Saved data entries:
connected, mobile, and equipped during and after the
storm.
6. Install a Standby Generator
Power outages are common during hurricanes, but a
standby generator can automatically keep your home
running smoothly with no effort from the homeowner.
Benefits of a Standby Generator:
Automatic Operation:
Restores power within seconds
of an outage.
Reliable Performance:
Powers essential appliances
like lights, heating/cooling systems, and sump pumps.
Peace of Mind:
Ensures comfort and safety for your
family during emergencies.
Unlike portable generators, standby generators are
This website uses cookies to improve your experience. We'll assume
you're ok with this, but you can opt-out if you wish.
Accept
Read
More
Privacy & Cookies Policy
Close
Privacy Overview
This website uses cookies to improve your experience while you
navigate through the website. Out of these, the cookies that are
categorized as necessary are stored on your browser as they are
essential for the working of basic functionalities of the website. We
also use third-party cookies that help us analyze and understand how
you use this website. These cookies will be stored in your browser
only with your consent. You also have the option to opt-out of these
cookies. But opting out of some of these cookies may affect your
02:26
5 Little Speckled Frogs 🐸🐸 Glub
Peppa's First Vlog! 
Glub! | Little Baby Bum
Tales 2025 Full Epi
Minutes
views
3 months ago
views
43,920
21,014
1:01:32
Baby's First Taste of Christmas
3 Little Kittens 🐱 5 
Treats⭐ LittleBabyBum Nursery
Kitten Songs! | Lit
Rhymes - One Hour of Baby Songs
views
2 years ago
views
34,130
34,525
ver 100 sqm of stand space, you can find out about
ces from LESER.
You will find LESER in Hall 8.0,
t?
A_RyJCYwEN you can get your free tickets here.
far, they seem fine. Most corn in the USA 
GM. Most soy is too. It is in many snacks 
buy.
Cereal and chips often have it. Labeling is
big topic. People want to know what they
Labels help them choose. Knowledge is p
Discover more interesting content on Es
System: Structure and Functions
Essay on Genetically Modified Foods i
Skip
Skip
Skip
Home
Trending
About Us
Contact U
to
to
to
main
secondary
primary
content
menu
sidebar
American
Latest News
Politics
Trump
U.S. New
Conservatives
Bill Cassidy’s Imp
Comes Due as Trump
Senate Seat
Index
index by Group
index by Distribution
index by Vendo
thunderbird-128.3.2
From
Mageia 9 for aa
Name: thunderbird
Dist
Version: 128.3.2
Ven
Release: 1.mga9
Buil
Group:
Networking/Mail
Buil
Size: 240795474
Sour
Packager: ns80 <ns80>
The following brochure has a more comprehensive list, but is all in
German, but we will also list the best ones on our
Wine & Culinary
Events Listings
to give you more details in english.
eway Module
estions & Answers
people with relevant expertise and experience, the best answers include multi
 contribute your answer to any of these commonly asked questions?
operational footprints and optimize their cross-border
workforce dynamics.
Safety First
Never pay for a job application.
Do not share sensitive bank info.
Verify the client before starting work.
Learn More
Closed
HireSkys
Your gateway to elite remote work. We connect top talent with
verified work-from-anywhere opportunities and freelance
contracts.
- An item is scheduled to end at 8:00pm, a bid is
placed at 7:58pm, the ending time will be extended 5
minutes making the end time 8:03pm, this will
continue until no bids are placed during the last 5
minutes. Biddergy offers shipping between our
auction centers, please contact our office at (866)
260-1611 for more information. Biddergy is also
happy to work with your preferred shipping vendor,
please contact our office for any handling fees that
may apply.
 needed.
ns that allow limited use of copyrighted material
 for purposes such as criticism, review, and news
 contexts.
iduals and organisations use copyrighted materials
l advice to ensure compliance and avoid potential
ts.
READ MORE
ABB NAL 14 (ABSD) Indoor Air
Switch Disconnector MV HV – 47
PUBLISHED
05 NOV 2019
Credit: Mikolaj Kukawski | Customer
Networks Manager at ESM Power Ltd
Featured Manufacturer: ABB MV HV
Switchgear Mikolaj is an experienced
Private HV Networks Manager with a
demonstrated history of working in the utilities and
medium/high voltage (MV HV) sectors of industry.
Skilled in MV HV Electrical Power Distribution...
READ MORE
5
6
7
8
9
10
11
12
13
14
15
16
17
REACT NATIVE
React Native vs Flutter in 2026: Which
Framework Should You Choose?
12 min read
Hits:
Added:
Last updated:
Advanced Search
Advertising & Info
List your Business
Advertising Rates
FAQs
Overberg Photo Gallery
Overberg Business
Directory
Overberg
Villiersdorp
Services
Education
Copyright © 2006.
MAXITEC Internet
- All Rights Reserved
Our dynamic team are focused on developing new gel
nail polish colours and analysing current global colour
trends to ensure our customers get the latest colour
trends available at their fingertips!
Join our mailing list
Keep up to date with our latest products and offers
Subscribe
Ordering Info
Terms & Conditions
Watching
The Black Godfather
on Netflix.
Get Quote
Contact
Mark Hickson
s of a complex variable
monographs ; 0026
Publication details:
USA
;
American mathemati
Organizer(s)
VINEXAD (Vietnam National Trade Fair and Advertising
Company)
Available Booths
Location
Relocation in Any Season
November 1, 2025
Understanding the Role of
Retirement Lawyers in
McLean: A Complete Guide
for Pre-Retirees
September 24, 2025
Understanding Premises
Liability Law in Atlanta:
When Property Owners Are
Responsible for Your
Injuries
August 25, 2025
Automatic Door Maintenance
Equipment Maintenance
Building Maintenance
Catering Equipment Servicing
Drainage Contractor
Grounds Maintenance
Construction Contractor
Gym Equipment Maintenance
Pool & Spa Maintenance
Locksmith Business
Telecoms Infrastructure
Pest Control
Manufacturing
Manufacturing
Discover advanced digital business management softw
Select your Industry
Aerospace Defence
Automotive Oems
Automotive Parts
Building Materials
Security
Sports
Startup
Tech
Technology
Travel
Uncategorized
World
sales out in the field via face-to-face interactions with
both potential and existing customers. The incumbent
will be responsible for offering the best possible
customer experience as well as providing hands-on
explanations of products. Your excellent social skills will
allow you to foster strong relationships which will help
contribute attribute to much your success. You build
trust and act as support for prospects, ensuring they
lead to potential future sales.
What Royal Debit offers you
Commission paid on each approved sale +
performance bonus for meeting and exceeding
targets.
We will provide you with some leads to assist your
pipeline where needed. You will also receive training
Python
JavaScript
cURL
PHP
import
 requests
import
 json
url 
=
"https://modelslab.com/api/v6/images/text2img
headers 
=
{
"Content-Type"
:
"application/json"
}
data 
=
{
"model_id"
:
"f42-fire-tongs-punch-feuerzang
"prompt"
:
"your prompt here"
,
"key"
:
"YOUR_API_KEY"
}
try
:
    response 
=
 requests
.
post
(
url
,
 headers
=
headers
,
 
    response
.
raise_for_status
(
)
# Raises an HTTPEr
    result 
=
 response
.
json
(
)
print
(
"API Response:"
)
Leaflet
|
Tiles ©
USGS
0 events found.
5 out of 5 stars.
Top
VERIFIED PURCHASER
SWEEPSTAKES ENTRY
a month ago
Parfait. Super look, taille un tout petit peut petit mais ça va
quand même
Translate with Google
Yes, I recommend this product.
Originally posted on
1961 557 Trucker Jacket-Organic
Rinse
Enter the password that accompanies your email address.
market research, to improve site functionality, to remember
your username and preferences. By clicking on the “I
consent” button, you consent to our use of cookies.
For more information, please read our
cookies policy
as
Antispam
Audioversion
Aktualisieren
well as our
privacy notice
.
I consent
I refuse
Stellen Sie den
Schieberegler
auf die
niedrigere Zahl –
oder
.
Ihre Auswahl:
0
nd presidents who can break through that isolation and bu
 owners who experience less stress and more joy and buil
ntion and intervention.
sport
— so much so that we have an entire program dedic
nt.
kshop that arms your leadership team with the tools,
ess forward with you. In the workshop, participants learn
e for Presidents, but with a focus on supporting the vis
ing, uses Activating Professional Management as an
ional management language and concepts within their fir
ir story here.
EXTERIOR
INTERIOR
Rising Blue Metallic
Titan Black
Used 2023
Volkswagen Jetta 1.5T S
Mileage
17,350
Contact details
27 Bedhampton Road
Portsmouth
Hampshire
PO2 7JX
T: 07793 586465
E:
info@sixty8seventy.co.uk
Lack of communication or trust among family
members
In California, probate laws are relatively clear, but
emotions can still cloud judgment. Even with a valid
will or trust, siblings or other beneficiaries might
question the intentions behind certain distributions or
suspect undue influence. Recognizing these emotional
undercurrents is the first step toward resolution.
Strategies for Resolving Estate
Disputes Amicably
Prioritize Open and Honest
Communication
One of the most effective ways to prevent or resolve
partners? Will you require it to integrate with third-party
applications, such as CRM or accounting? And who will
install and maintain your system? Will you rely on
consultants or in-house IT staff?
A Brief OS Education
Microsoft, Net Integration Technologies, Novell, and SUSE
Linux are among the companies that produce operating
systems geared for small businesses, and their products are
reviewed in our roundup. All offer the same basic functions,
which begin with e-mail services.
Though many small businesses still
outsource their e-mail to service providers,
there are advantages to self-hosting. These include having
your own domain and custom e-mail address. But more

Exercise details:
For each line above that holds the string "potential", provide a copy of that line.

Response:
l advice to ensure compliance and avoid potential
both potential and existing customers. The incumbent
lead to potential future sales.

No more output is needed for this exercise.